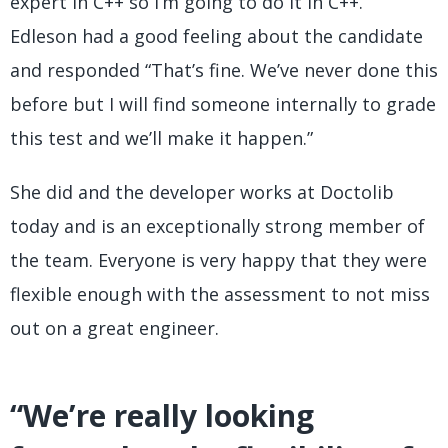
expert in C++ so I’m going to do it in C++.”
Edleson had a good feeling about the candidate
and responded “That’s fine. We’ve never done this
before but I will find someone internally to grade
this test and we’ll make it happen.”
She did and the developer works at Doctolib
today and is an exceptionally strong member of
the team. Everyone is very happy that they were
flexible enough with the assessment to not miss
out on a great engineer.
“We’re really looking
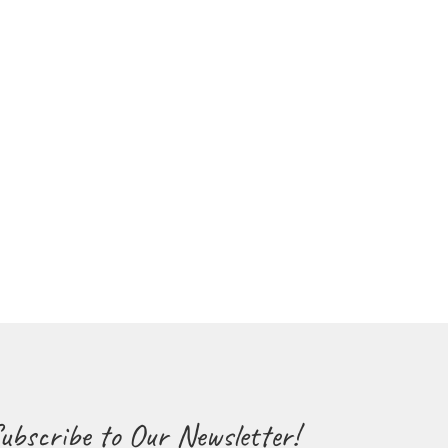
ubscribe to Our Newsletter!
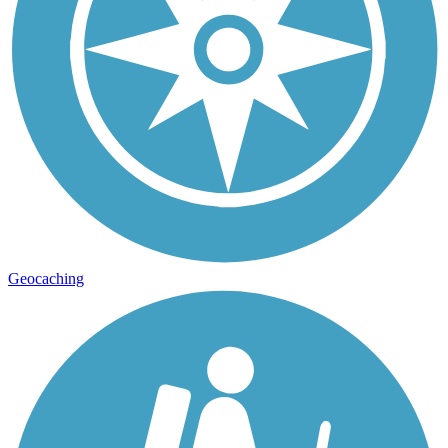
Geocaching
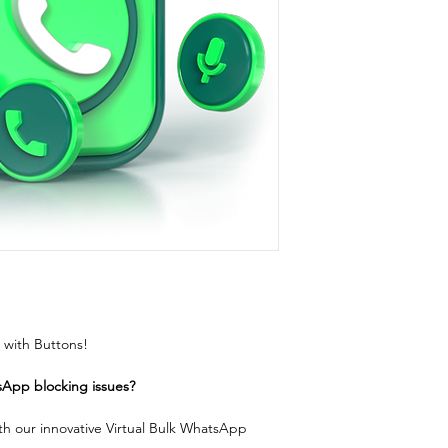
with Buttons!
sApp blocking issues?
h our innovative Virtual Bulk WhatsApp 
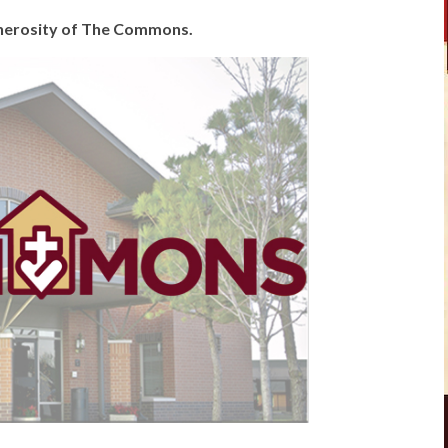
generosity of The Commons.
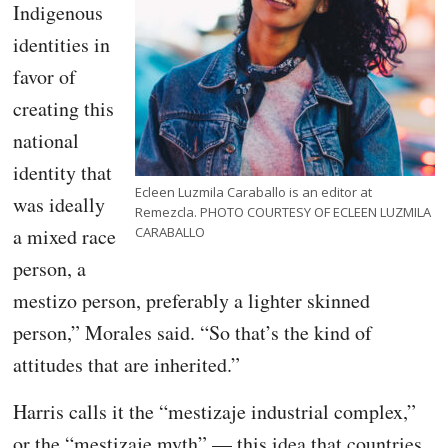
Indigenous
identities in
favor of
creating this
national
identity that
Ecleen Luzmila Caraballo is an editor at
was ideally
Remezcla. PHOTO COURTESY OF ECLEEN LUZMILA
a mixed race
CARABALLO
person, a
mestizo person, preferably a lighter skinned
person,” Morales said. “So that’s the kind of
attitudes that are inherited.”
Harris calls it the “mestizaje industrial complex,”
or the “mestizaje myth” — this idea that countries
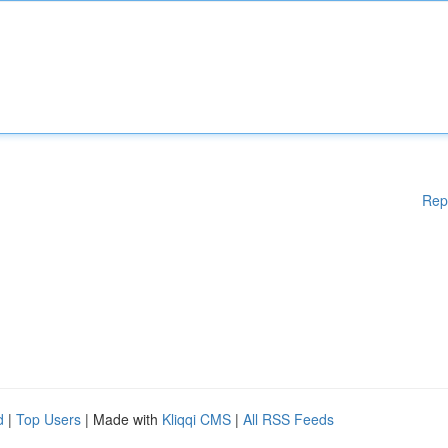
Rep
d
|
Top Users
| Made with
Kliqqi CMS
|
All RSS Feeds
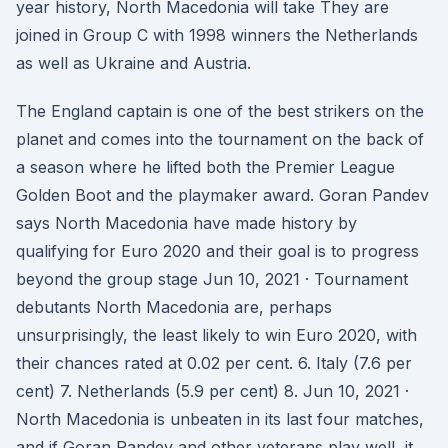
year history, North Macedonia will take They are
joined in Group C with 1998 winners the Netherlands
as well as Ukraine and Austria.
The England captain is one of the best strikers on the
planet and comes into the tournament on the back of
a season where he lifted both the Premier League
Golden Boot and the playmaker award. Goran Pandev
says North Macedonia have made history by
qualifying for Euro 2020 and their goal is to progress
beyond the group stage Jun 10, 2021 · Tournament
debutants North Macedonia are, perhaps
unsurprisingly, the least likely to win Euro 2020, with
their chances rated at 0.02 per cent. 6. Italy (7.6 per
cent) 7. Netherlands (5.9 per cent) 8. Jun 10, 2021 ·
North Macedonia is unbeaten in its last four matches,
and if Goran Pandev and other veterans play well, it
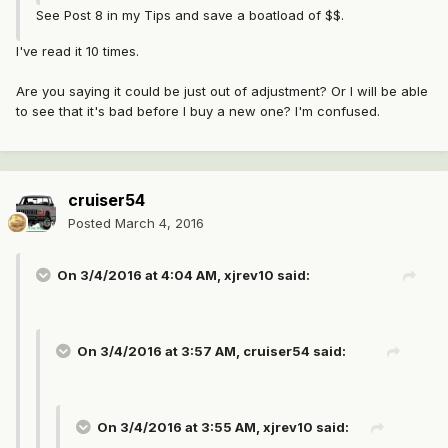
See Post 8 in my Tips and save a boatload of $$.
I've read it 10 times.
Are you saying it could be just out of adjustment? Or I will be able
to see that it's bad before I buy a new one? I'm confused.
cruiser54
Posted
March 4, 2016
On 3/4/2016 at 4:04 AM, xjrev10 said:
On 3/4/2016 at 3:57 AM, cruiser54 said:
On 3/4/2016 at 3:55 AM, xjrev10 said:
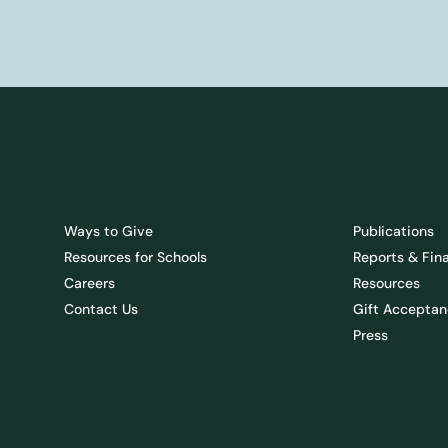
Ways to Give
Publications
Resources for Schools
Reports & Fin
Careers
Resources
Contact Us
Gift Acceptan
Press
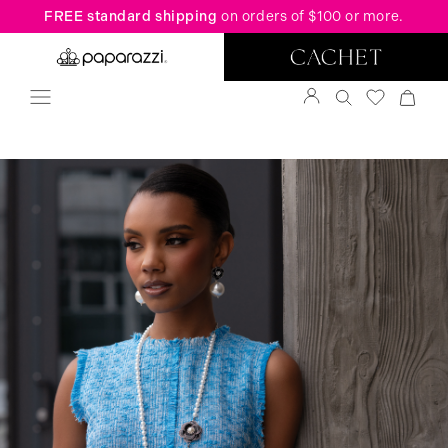
FREE standard shipping
on orders of $100 or more.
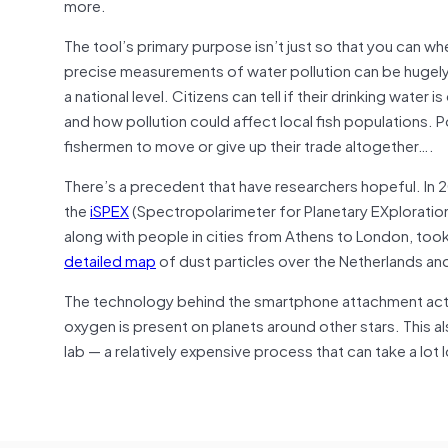
more.
The tool’s primary purpose isn’t just so that you can whe
precise measurements of water pollution can be hugely b
a national level. Citizens can tell if their drinking wate
and how pollution could affect local fish populations. 
fishermen to move or give up their trade altogether….
There’s a precedent that have researchers hopeful. In
the
iSPEX
(Spectropolarimeter for Planetary EXploratio
along with people in cities from Athens to London, took
detailed map
of dust particles over the Netherlands a
The technology behind the smartphone attachment actual
oxygen is present on planets around other stars. This 
lab — a relatively expensive process that can take a lot 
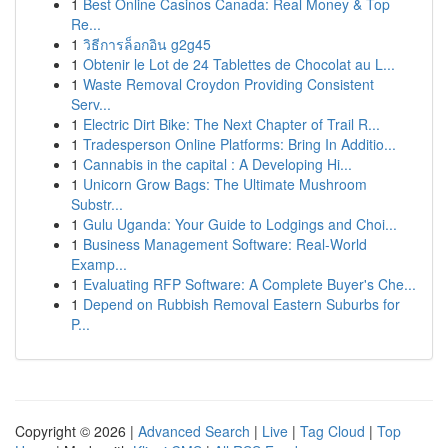
1
Best Online Casinos Canada: Real Money & Top
Re...
1
วิธีการล็อกอิน g2g45
1
Obtenir le Lot de 24 Tablettes de Chocolat au L...
1
Waste Removal Croydon Providing Consistent
Serv...
1
Electric Dirt Bike: The Next Chapter of Trail R...
1
Tradesperson Online Platforms: Bring In Additio...
1
Cannabis in the capital : A Developing Hi...
1
Unicorn Grow Bags: The Ultimate Mushroom
Substr...
1
Gulu Uganda: Your Guide to Lodgings and Choi...
1
Business Management Software: Real-World
Examp...
1
Evaluating RFP Software: A Complete Buyer's Che...
1
Depend on Rubbish Removal Eastern Suburbs for
P...
Copyright © 2026 |
Advanced Search
|
Live
|
Tag Cloud
|
Top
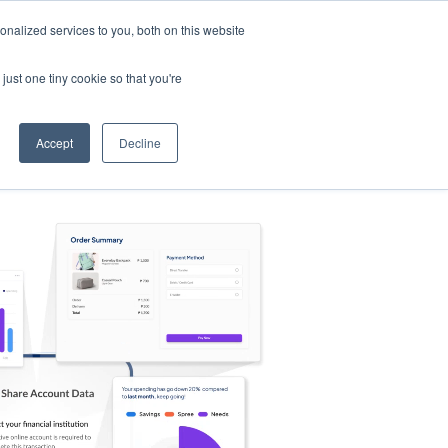
nalized services to you, both on this website
s
Log in
Sign Up
EN
just one tiny cookie so that you're
Accept
Decline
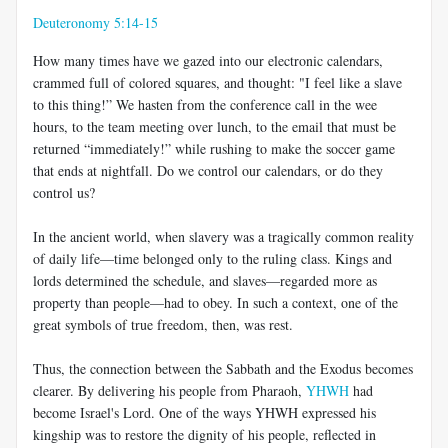
Deuteronomy 5:14-15
How many times have we gazed into our electronic calendars,
crammed full of colored squares, and thought: "I feel like a slave
to this thing!” We hasten from the conference call in the wee
hours, to the team meeting over lunch, to the email that must be
returned “immediately!” while rushing to make the soccer game
that ends at nightfall. Do we control our calendars, or do they
control us?
In the ancient world, when slavery was a tragically common reality
of daily life—time belonged only to the ruling class. Kings and
lords determined the schedule, and slaves—regarded more as
property than people—had to obey. In such a context, one of the
great symbols of true freedom, then, was rest.
Thus, the connection between the Sabbath and the Exodus becomes
clearer. By delivering his people from Pharaoh,
YHWH
had
become Israel's Lord. One of the ways YHWH expressed his
kingship was to restore the dignity of his people, reflected in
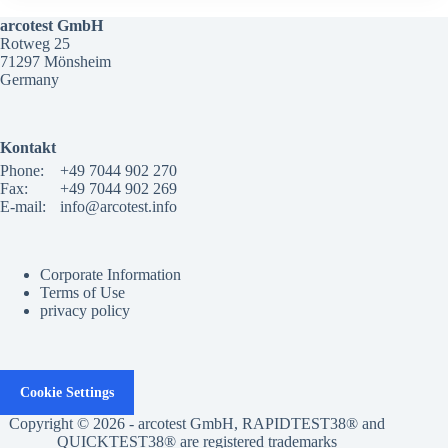
arcotest GmbH
Rotweg 25
71297 Mönsheim
Germany
Kontakt
Phone:
+49 7044 902 270
Fax:
+49 7044 902 269
E-mail:
info@arcotest.info
Corporate Information
Terms of Use
privacy policy
Cookie Settings
Copyright © 2026 - arcotest GmbH, RAPIDTEST38® and
QUICKTEST38® are registered trademarks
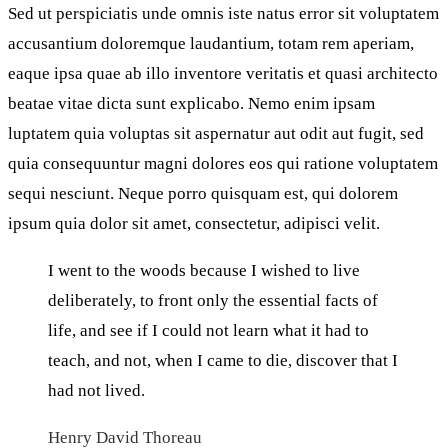
Sed ut perspiciatis unde omnis iste natus error sit voluptatem
accusantium doloremque laudantium, totam rem aperiam,
eaque ipsa quae ab illo inventore veritatis et quasi architecto
beatae vitae dicta sunt explicabo. Nemo enim ipsam
luptatem quia voluptas sit aspernatur aut odit aut fugit, sed
quia consequuntur magni dolores eos qui ratione voluptatem
sequi nesciunt. Neque porro quisquam est, qui dolorem
ipsum quia dolor sit amet, consectetur, adipisci velit.
I went to the woods because I wished to live
deliberately, to front only the essential facts of
life, and see if I could not learn what it had to
teach, and not, when I came to die, discover that I
had not lived.
Henry David Thoreau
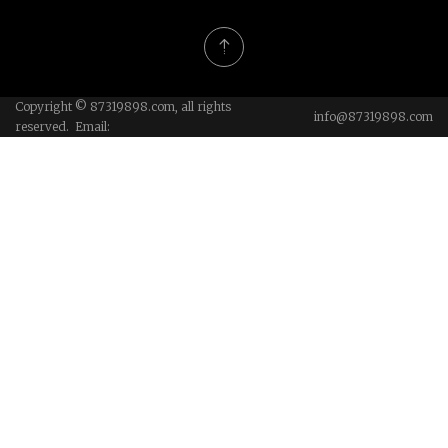
Copyright © 87319898.com, all rights
info@87319898.com
reserved. Email:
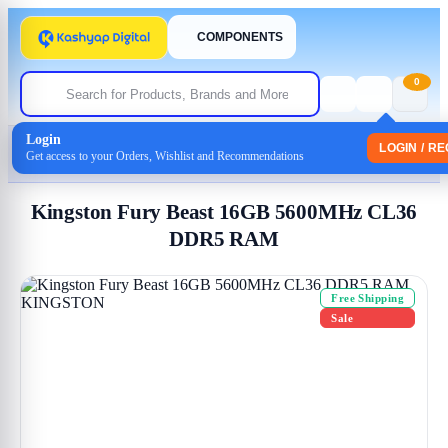
COMPONENTS
0
Login
Home
/
Memory-(Ram)
LOGIN / R
Get access to your Orders, Wishlist and Recommendations
/ Kingston Fury Beast 16GB 5600MHz CL36 DDR5 RAM
Kingston Fury Beast 16GB 5600MHz CL36
DDR5 RAM
Free Shipping
Sale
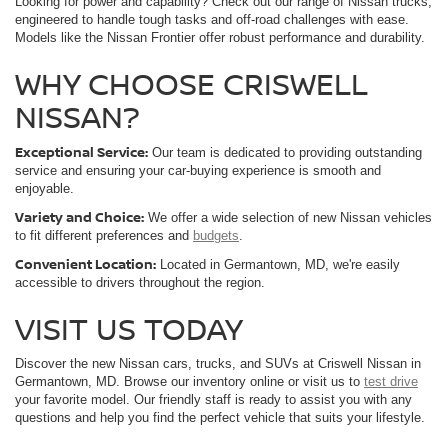
Looking for power and capability? Check out our range of Nissan trucks,
engineered to handle tough tasks and off-road challenges with ease.
Models like the Nissan Frontier offer robust performance and durability.
WHY CHOOSE CRISWELL
NISSAN?
Exceptional Service:
Our team is dedicated to providing outstanding
service and ensuring your car-buying experience is smooth and
enjoyable.
Variety and Choice:
We offer a wide selection of new Nissan vehicles
to fit different preferences and
budgets
.
Convenient Location:
Located in Germantown, MD, we're easily
accessible to drivers throughout the region.
VISIT US TODAY
Discover the new Nissan cars, trucks, and SUVs at Criswell Nissan in
Germantown, MD. Browse our inventory online or visit us to
test drive
your favorite model. Our friendly staff is ready to assist you with any
questions and help you find the perfect vehicle that suits your lifestyle.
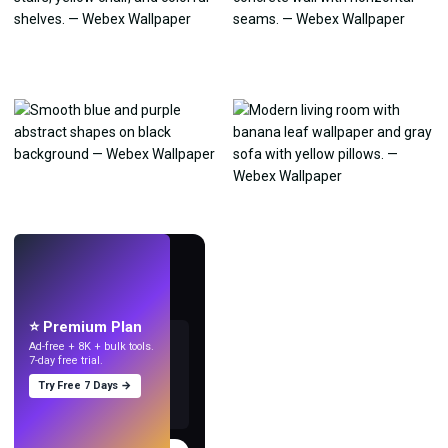
LIVE
Make wallpapers
with AI.
⭐ Premium Plan
Ad-free + 8K + bulk tools.
7-day free trial.
Try Free 7 Days →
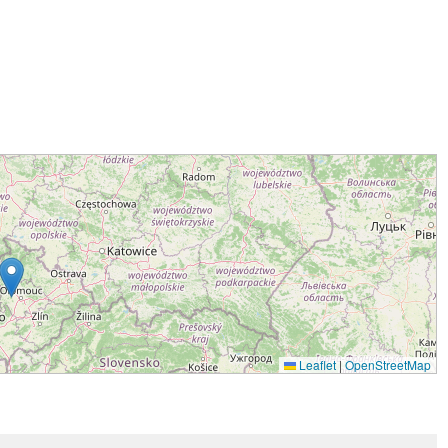
Leaflet
|
OpenStreetMap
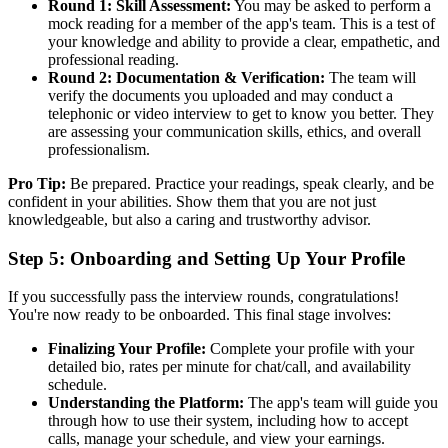
Round 1: Skill Assessment:
You may be asked to perform a
mock reading for a member of the app's team. This is a test of
your knowledge and ability to provide a clear, empathetic, and
professional reading.
Round 2: Documentation & Verification:
The team will
verify the documents you uploaded and may conduct a
telephonic or video interview to get to know you better. They
are assessing your communication skills, ethics, and overall
professionalism.
Pro Tip:
Be prepared. Practice your readings, speak clearly, and be
confident in your abilities. Show them that you are not just
knowledgeable, but also a caring and trustworthy advisor.
Step 5: Onboarding and Setting Up Your Profile
If you successfully pass the interview rounds, congratulations!
You're now ready to be onboarded. This final stage involves:
Finalizing Your Profile:
Complete your profile with your
detailed bio, rates per minute for chat/call, and availability
schedule.
Understanding the Platform:
The app's team will guide you
through how to use their system, including how to accept
calls, manage your schedule, and view your earnings.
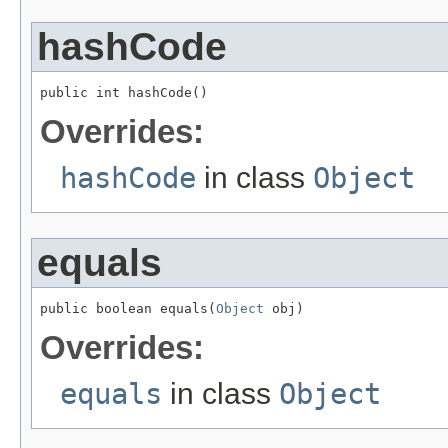
hashCode
public int hashCode()
Overrides:
hashCode
in class
Object
equals
public boolean equals(
Object
 obj)
Overrides:
equals
in class
Object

TASK ITEM: Copy out, word for word, the text read from every one of the entries above. Leave the pictures out of your answer.

TASK ANSWER:
expert in C++ so I’m going to do it in C++.”
Edleson had a good feeling about the candidate
and responded “That’s fine. We’ve never done this
before but I will find someone internally to grade
this test and we’ll make it happen.”
She did and the developer works at Doctolib
today and is an exceptionally strong member of
the team. Everyone is very happy that they were
flexible enough with the assessment to not miss
out on a great engineer.
“We’re really looking
ubscribe to Our Newsletter!
Geocaching
with Buttons!
sApp blocking issues?
h our innovative Virtual Bulk WhatsApp 
generosity of The Commons.
Indigenous
identities in
favor of
creating this
national
identity that
Ecleen Luzmila Caraballo is an editor at
was ideally
Remezcla. PHOTO COURTESY OF ECLEEN LUZMILA
a mixed race
CARABALLO
person, a
mestizo person, preferably a lighter skinned
person,” Morales said. “So that’s the kind of
attitudes that are inherited.”
Harris calls it the “mestizaje industrial complex,”
or the “mestizaje myth” — this idea that countries
Rep
d
|
Top Users
| Made with
Kliqqi CMS
|
All RSS Feeds
year history, North Macedonia will take They are
joined in Group C with 1998 winners the Netherlands
as well as Ukraine and Austria.
The England captain is one of the best strikers on the
planet and comes into the tournament on the back of
a season where he lifted both the Premier League
Golden Boot and the playmaker award. Goran Pandev
says North Macedonia have made history by
qualifying for Euro 2020 and their goal is to progress
beyond the group stage Jun 10, 2021 · Tournament
debutants North Macedonia are, perhaps
unsurprisingly, the least likely to win Euro 2020, with
their chances rated at 0.02 per cent. 6. Italy (7.6 per
cent) 7. Netherlands (5.9 per cent) 8. Jun 10, 2021 ·
North Macedonia is unbeaten in its last four matches,
and if Goran Pandev and other veterans play well, it
See Post 8 in my Tips and save a boatload of $$.
I've read it 10 times.
Are you saying it could be just out of adjustment? Or I will be able
to see that it's bad before I buy a new one? I'm confused.
cruiser54
Posted
March 4, 2016
On 3/4/2016 at 4:04 AM, xjrev10 said:
On 3/4/2016 at 3:57 AM, cruiser54 said:
On 3/4/2016 at 3:55 AM, xjrev10 said:
Ways to Give
Publications
Resources for Schools
Reports & Fin
Careers
Resources
Contact Us
Gift Acceptan
Press
FREE standard shipping
on orders of $100 or more.
more.
The tool’s primary purpose isn’t just so that you can whe
precise measurements of water pollution can be hugely b
a national level. Citizens can tell if their drinking wate
and how pollution could affect local fish populations. 
fishermen to move or give up their trade altogether….
There’s a precedent that have researchers hopeful. In
the
iSPEX
(Spectropolarimeter for Planetary EXploratio
along with people in cities from Athens to London, took
detailed map
of dust particles over the Netherlands a
The technology behind the smartphone attachment actual
oxygen is present on planets around other stars. This 
lab — a relatively expensive process that can take a lot 
1
Best Online Casinos Canada: Real Money & Top
Re...
1
วิธีการล็อกอิน g2g45
1
Obtenir le Lot de 24 Tablettes de Chocolat au L...
1
Waste Removal Croydon Providing Consistent
Serv...
1
Electric Dirt Bike: The Next Chapter of Trail R...
1
Tradesperson Online Platforms: Bring In Additio...
1
Cannabis in the capital : A Developing Hi...
1
Unicorn Grow Bags: The Ultimate Mushroom
Substr...
1
Gulu Uganda: Your Guide to Lodgings and Choi...
1
Business Management Software: Real-World
Examp...
1
Evaluating RFP Software: A Complete Buyer's Che...
1
Depend on Rubbish Removal Eastern Suburbs for
P...
Copyright © 2026 |
Advanced Search
|
Live
|
Tag Cloud
|
Top
nalized services to you, both on this website
s
Log in
Sign Up
EN
just one tiny cookie so that you're
Accept
Decline
Deuteronomy 5:14-15
How many times have we gazed into our electronic calendars,
crammed full of colored squares, and thought: "I feel like a slave
to this thing!” We hasten from the conference call in the wee
hours, to the team meeting over lunch, to the email that must be
returned “immediately!” while rushing to make the soccer game
that ends at nightfall. Do we control our calendars, or do they
control us?
In the ancient world, when slavery was a tragically common reality
of daily life—time belonged only to the ruling class. Kings and
lords determined the schedule, and slaves—regarded more as
property than people—had to obey. In such a context, one of the
great symbols of true freedom, then, was rest.
Thus, the connection between the Sabbath and the Exodus becomes
clearer. By delivering his people from Pharaoh,
YHWH
had
become Israel's Lord. One of the ways YHWH expressed his
kingship was to restore the dignity of his people, reflected in
arcotest GmbH
Rotweg 25
71297 Mönsheim
Germany
Kontakt
Phone:
+49 7044 902 270
Fax:
+49 7044 902 269
E-mail:
info@arcotest.info
Corporate Information
Terms of Use
privacy policy
Cookie Settings
Copyright © 2026 - arcotest GmbH, RAPIDTEST38® and
QUICKTEST38® are registered trademarks
Sed ut perspiciatis unde omnis iste natus error sit voluptatem
accusantium doloremque laudantium, totam rem aperiam,
eaque ipsa quae ab illo inventore veritatis et quasi architecto
beatae vitae dicta sunt explicabo. Nemo enim ipsam
luptatem quia voluptas sit aspernatur aut odit aut fugit, sed
quia consequuntur magni dolores eos qui ratione voluptatem
sequi nesciunt. Neque porro quisquam est, qui dolorem
ipsum quia dolor sit amet, consectetur, adipisci velit.
I went to the woods because I wished to live
deliberately, to front only the essential facts of
life, and see if I could not learn what it had to
teach, and not, when I came to die, discover that I
had not lived.
Henry David Thoreau
Copyright © 87319898.com, all rights
info@87319898.com
reserved. Email:
COMPONENTS
0
Login
Home
/
Memory-(Ram)
LOGIN / R
Get access to your Orders, Wishlist and Recommendations
/ Kingston Fury Beast 16GB 5600MHz CL36 DDR5 RAM
Kingston Fury Beast 16GB 5600MHz CL36
DDR5 RAM
Free Shipping
Sale
Looking for power and capability? Check out our range of Nissan trucks,
engineered to handle tough tasks and off-road challenges with ease.
Models like the Nissan Frontier offer robust performance and durability.
WHY CHOOSE CRISWELL
NISSAN?
Exceptional Service:
Our team is dedicated to providing outstanding
service and ensuring your car-buying experience is smooth and
enjoyable.
Variety and Choice:
We offer a wide selection of new Nissan vehicles
to fit different preferences and
budgets
.
Convenient Location:
Located in Germantown, MD, we're easily
accessible to drivers throughout the region.
VISIT US TODAY
Discover the new Nissan cars, trucks, and SUVs at Criswell Nissan in
Germantown, MD. Browse our inventory online or visit us to
test drive
your favorite model. Our friendly staff is ready to assist you with any
questions and help you find the perfect vehicle that suits your lifestyle.
LIVE
Make wallpapers
with AI.
⭐ Premium Plan
Ad-free + 8K + bulk tools.
7-day free trial.
Try Free 7 Days →
Leaflet
|
OpenStreetMap
Round 1: Skill Assessment:
You may be asked to perform a
mock reading for a member of the app's team. This is a test of
your knowledge and ability to provide a clear, empathetic, and
professional reading.
Round 2: Documentation & Verification:
The team will
verify the documents you uploaded and may conduct a
telephonic or video interview to get to know you better. They
are assessing your communication skills, ethics, and overall
professionalism.
Pro Tip:
Be prepared. Practice your readings, speak clearly, and be
confident in your abilities. Show them that you are not just
knowledgeable, but also a caring and trustworthy advisor.
Step 5: Onboarding and Setting Up Your Profile
If you successfully pass the interview rounds, congratulations!
You're now ready to be onboarded. This final stage involves:
Finalizing Your Profile:
Complete your profile with your
detailed bio, rates per minute for chat/call, and availability
schedule.
Understanding the Platform:
The app's team will guide you
through how to use their system, including how to accept
calls, manage your schedule, and view your earnings.
hashCode
public int hashCode()
Overrides:
hashCode
in class
Object
equals
public boolean equals(
Object
 obj)
Overrides:
equals
in class
Object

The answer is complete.